During your visit to the Mike Evans Museum in Jerusalem, officially called the Friends of Zion Heritage Center, you will encounter the stories of military heroes like General Marie-Pierre Koenig, Col. John Henry Patterson, and Major Orde Wingate, and political leaders like President Harry Truman, who did so much to prepare for Israel’s rebirth as a nation.
The list of heroes is even longer than those people though. Oskar Schindler, Irena Sendler, Miep and Jan Gies, Raoul Wallenberg, Chinue Sempo Sugihara, and, of course, the courageous Ten Boom family. These stories are largely untold in Israel to this day.
Even in the cases where the stories have been told, the Christian faith that drove these men and women to risk everything, and even give their very lives for the sake of the Jewish people, is largely unmentioned in the annals of history.
But we will also be sharing the amazing stories of the Machal—the volunteers, many of them Believers, who came from around the world to stand with the newborn Jewish state in its desperate fight for survival following the Declaration of Independence in 1948.

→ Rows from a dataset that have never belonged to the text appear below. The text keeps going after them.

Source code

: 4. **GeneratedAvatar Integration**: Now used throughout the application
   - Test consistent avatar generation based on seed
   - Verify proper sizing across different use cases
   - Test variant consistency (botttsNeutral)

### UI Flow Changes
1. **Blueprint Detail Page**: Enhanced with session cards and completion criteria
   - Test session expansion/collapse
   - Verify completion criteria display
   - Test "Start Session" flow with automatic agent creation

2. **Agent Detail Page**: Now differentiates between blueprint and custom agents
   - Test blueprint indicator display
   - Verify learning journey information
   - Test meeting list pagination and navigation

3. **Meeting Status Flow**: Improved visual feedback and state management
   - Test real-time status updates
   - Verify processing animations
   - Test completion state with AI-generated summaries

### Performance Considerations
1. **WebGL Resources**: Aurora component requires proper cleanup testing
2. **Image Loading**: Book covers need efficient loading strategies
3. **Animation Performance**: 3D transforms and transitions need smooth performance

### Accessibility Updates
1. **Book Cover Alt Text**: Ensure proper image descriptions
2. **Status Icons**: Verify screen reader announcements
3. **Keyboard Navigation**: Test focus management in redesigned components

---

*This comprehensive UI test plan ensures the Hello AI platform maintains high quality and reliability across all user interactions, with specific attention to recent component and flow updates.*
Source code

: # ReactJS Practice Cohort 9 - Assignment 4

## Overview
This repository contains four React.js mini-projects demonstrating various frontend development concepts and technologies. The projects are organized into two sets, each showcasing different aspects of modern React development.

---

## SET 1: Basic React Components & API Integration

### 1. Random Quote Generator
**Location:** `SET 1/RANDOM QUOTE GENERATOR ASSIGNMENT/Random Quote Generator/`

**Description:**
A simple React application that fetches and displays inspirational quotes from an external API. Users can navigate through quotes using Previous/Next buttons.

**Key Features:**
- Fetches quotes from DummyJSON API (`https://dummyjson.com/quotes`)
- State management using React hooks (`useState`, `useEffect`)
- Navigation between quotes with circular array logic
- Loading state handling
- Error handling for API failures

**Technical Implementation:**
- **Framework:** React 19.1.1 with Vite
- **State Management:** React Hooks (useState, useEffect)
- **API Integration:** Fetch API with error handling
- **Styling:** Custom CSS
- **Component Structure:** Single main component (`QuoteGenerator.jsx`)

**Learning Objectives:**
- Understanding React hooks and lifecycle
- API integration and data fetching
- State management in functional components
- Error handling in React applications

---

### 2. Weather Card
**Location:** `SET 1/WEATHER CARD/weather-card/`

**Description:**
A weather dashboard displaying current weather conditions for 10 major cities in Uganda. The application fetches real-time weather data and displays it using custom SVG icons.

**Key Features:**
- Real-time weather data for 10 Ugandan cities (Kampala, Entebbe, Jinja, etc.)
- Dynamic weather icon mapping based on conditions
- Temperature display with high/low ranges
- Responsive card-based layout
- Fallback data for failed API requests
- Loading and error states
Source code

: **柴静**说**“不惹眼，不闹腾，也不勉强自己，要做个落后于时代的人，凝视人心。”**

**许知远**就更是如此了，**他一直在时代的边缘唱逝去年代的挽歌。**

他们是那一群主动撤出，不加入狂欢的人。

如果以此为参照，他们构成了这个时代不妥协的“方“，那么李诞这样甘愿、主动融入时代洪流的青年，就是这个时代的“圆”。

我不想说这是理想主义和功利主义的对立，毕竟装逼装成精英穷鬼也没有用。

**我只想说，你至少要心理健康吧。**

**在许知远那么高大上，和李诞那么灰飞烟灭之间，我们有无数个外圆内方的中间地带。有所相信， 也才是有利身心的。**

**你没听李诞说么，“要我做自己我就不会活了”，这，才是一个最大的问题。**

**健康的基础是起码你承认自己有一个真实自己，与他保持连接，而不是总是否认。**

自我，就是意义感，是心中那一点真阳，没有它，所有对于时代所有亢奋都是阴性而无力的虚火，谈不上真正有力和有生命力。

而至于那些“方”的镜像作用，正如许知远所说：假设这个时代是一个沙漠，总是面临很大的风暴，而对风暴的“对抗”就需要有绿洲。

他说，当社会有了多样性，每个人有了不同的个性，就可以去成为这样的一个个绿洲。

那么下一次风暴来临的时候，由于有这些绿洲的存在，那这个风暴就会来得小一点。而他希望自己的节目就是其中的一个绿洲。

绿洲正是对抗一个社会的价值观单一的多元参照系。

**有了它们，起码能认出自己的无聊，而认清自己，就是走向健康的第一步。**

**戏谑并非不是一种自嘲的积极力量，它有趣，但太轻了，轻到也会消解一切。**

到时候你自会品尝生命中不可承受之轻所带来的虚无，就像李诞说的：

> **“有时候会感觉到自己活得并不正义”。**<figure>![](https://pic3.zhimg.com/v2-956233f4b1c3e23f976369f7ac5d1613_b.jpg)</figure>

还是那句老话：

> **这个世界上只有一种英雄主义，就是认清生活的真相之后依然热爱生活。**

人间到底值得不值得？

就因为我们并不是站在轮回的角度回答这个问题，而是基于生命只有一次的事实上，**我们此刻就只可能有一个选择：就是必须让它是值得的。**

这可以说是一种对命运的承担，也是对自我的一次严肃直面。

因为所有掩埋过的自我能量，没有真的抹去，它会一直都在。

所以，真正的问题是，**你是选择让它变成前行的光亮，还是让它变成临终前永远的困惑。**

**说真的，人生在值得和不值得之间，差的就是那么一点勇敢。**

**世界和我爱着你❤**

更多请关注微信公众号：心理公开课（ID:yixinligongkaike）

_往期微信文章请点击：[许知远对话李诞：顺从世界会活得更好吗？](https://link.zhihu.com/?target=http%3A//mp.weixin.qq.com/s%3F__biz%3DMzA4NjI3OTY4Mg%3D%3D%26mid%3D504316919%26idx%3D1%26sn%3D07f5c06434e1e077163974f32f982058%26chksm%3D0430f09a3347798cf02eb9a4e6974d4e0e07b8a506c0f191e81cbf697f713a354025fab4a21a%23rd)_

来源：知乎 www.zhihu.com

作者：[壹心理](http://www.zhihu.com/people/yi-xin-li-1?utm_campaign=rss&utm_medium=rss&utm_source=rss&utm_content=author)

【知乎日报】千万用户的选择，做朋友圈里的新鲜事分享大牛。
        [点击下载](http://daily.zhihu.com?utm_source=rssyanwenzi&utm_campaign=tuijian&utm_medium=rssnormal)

Of course, there were also those who hated the Jewish people and wished to do them harm. We will address the Holocaust head on—including the role of many who claimed to be Christians during this awful atrocity, but showed that they do not represent true Christian belief or practice.
It was this inspiration that gave me the vision of creating a museum in Jerusalem. I wanted to tell the story of Corrie’s family, which is virtually unknown to the Jewish people in Israel. Then I realized there were hundreds of other amazing stories that also needed to be told. And my vision of a Mike Evans Museum in Jerusalem, later became a reality, and officially is now called the Friends of Zion Heritage Center.